Shapeways and Ponoko, two popular 3D printing services, are also online marketplaces for creators to sell designs and products, and users to download and modify designs, under flexible licences.
Chris Anderson, author of Makers: the New Industrial Revolution, is one of those who has described the 3D printer as having the potential to bring about a “manufacturing revolution”, by combining technology and manufacturing — “And it’s at everybody’s desktop”.
This “revolutionary” industry is expected to see a 300 per cent growth from 2012 to 2020 and, according to 17th annual edition of Wohlers Report on 3D printing (2012), surpass the $6.5 billion mark by 2019.
On its impact on economies, Mr. Bowyer says: “3D printing offers the possibility of distributing at least small-scale manufacturing right down to the level of the individual. This would tend to reduce advantages in the manufacturing sphere that low-wage economies currently have...In the future, people may buy very few small to medium scale manufactured goods. They will simply download them and print them themselves.”

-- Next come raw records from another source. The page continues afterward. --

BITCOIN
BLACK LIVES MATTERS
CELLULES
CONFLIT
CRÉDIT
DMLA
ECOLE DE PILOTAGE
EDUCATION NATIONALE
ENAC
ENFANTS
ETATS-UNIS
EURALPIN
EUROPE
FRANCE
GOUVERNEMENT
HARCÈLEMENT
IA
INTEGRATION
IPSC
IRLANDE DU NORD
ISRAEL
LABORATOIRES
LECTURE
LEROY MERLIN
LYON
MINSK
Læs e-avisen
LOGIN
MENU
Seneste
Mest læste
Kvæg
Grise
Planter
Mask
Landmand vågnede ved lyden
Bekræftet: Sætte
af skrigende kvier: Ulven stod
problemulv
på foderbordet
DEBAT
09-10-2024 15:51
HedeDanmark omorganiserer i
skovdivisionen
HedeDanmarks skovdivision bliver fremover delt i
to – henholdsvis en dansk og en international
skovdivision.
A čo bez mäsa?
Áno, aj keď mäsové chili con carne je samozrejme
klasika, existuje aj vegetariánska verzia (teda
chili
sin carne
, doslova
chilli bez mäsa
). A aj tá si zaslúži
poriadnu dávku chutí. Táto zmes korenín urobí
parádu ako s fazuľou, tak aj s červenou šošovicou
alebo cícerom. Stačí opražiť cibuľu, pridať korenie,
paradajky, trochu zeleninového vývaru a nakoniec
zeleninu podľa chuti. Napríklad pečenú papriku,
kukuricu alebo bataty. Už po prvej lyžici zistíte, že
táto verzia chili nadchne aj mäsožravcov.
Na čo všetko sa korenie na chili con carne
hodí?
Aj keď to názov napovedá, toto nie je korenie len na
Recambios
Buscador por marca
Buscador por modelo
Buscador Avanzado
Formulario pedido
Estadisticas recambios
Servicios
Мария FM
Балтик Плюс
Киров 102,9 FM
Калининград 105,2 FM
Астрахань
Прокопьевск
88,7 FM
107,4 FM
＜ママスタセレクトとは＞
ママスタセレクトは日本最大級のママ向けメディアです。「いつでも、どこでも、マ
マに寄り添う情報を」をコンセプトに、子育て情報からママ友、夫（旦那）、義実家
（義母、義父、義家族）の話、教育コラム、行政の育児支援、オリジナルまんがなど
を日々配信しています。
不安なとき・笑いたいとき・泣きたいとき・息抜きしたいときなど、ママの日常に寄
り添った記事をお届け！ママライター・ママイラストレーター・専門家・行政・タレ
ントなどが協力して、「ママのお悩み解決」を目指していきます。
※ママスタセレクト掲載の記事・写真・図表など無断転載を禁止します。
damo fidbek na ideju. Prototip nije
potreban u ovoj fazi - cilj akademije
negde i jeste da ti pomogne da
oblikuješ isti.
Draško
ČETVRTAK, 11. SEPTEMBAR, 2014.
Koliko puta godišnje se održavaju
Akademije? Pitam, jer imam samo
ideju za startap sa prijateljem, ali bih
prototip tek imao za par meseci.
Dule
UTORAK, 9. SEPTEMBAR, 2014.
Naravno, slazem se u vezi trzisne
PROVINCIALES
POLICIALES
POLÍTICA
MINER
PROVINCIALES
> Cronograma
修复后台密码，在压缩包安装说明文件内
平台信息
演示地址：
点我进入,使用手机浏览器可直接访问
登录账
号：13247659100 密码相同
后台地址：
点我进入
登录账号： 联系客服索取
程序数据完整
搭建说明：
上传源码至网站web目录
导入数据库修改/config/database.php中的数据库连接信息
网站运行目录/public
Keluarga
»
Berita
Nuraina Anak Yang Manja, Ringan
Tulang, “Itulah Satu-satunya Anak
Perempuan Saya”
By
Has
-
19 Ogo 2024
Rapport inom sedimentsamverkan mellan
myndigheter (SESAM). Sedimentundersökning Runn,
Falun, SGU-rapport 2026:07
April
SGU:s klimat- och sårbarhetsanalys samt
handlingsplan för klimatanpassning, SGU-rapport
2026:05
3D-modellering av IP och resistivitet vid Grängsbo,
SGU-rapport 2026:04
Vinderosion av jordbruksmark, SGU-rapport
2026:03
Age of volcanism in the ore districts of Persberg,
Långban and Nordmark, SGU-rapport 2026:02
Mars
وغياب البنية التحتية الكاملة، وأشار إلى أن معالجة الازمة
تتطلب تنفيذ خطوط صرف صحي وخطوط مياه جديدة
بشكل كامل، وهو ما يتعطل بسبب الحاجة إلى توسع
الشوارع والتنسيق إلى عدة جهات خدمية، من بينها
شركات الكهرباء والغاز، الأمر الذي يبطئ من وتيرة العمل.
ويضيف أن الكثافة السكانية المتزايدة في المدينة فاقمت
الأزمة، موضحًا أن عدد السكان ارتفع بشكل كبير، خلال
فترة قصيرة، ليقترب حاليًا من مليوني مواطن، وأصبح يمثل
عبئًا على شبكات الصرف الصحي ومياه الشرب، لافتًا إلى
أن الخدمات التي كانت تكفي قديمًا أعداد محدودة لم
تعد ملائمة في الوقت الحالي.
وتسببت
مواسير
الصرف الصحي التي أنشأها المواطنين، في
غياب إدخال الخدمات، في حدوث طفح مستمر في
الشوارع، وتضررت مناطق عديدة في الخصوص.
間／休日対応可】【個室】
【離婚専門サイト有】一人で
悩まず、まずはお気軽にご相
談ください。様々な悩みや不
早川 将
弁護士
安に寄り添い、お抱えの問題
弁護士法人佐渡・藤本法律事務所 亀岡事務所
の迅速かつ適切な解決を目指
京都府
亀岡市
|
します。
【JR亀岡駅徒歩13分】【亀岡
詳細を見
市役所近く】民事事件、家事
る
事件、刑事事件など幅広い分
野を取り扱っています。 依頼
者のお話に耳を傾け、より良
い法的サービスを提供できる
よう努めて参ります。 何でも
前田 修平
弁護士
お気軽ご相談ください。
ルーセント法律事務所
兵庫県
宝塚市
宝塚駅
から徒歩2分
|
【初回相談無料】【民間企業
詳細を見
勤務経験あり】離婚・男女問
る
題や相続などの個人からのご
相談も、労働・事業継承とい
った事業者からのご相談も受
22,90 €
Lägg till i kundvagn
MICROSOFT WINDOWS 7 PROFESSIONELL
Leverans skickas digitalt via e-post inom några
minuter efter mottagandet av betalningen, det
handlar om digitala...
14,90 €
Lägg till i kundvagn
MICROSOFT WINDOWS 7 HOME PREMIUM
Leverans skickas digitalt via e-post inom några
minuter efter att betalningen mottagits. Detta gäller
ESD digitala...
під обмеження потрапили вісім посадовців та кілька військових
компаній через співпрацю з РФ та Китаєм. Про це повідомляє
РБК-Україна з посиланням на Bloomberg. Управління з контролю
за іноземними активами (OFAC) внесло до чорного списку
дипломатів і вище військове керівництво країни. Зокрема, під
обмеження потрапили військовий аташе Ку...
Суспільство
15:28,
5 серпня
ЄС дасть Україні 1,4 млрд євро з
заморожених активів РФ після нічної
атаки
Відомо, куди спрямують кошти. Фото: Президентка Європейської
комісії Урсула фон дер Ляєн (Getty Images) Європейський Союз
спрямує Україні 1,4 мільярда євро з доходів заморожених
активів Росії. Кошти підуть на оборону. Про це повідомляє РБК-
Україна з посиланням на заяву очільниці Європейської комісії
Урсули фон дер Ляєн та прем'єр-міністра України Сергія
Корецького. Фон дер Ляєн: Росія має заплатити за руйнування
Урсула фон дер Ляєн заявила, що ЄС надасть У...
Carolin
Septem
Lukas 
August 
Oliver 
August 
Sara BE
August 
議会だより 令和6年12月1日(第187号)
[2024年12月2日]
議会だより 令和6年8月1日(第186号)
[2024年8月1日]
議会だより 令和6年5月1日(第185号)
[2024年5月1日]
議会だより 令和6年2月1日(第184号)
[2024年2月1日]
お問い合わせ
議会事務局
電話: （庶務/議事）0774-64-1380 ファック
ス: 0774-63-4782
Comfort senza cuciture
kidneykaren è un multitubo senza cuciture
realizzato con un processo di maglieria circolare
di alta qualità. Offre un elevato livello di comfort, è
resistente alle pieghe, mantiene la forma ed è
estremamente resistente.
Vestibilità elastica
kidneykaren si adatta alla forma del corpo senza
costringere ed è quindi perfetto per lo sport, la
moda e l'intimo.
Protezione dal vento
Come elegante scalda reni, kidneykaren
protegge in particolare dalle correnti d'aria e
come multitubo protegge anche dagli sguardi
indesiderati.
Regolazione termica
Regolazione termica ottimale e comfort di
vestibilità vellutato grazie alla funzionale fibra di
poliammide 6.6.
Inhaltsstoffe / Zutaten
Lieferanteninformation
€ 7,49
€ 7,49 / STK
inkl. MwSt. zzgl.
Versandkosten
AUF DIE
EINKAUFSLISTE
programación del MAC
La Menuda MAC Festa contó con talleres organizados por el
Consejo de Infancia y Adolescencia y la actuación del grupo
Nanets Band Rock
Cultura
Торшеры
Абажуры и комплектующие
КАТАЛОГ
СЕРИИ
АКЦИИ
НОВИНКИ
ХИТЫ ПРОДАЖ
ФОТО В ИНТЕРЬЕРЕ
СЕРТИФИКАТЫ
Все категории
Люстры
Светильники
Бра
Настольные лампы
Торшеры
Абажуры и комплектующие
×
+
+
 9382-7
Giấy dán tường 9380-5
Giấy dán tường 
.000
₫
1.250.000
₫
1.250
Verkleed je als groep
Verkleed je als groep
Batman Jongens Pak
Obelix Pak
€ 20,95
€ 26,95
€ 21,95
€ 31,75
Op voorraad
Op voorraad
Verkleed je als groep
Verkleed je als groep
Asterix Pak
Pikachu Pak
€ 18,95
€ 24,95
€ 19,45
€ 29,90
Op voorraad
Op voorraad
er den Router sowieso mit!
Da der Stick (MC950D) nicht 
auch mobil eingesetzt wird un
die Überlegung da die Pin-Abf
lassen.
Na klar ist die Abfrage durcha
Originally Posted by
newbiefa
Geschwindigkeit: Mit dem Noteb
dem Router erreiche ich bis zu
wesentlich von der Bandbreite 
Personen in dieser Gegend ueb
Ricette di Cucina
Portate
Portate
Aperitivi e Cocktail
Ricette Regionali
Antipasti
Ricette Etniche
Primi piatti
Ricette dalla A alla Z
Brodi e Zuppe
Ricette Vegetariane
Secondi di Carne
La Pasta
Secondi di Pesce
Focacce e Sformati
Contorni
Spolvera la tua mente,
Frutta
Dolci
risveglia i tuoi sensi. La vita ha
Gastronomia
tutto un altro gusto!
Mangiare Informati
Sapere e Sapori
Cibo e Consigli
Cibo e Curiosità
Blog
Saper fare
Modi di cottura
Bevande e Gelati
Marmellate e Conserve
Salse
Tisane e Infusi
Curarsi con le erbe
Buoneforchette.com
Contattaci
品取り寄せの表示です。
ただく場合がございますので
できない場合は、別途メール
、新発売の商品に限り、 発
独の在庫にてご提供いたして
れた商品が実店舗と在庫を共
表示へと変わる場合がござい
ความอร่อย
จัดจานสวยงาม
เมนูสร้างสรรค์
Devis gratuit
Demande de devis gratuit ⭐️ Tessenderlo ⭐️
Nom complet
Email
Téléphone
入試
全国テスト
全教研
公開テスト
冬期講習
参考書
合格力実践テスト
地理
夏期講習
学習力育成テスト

“This would obviously increase wealth overall (wealth is stuff, not money — money is merely a route to wealth), however, the possibilities for profiting from the sale of goods will be reduced to profiting from the information required to make them,” he adds.
This, experts say, is similar to what happened when the music industry went digital a few years ago: mp3s, whose costs of production and distribution are near zero, obliterated the need for physical goods such as CDs.
So, if all it takes to manufacture a Disney toy or the latest-greatest Christian Dior shoes is some plastic powder and a downloaded blueprint file (think the Pirate Bay), it could shake up market economics.
Needless to say, intellectual property laws are woefully ill-equipped to handle this.
Boost in education
In India, however, the costs and the learning curve means the 3D printer-led manufacturing revolution is still a while away. An educational one, however, could be on the horizon.
“The whole idea [of getting a 3D printer] was seeded during conversations revolving around donating scaled models of scientific and engineering objects to schools that could not afford such educational aids,” says Mr. Vaghela.
“I feel every engineering institute needs a 3D printer,” says Rasik Patel, founder of MakeMendel, a Mumbai-based 3D printer supplier. An IIT (Indian Institute of Technology) alumnus, he thinks students in aeronautics and robotics can benefit from the device.
Meanwhile, Amitraj Deshmukh, in-charge of Vigyan Ashram’s fab lab — situated at Pabal, near Pune, it was the first outside Massachusetts Institute of Technology — believes such fabrication tools, when included in the educational system, enable young people, especially in rural areas, to find solutions to geography-specific problems. The organisation, which aims to promote “work-centric education”, encourages “innovation” that is more about ‘amla’ cutters rather than tablet computers.
Despite the advances in 3D printing, it’s unlikely that we will be able to print everything we need immediately.
But, given how disruptive the technology is, it promises to be an exciting decade ahead.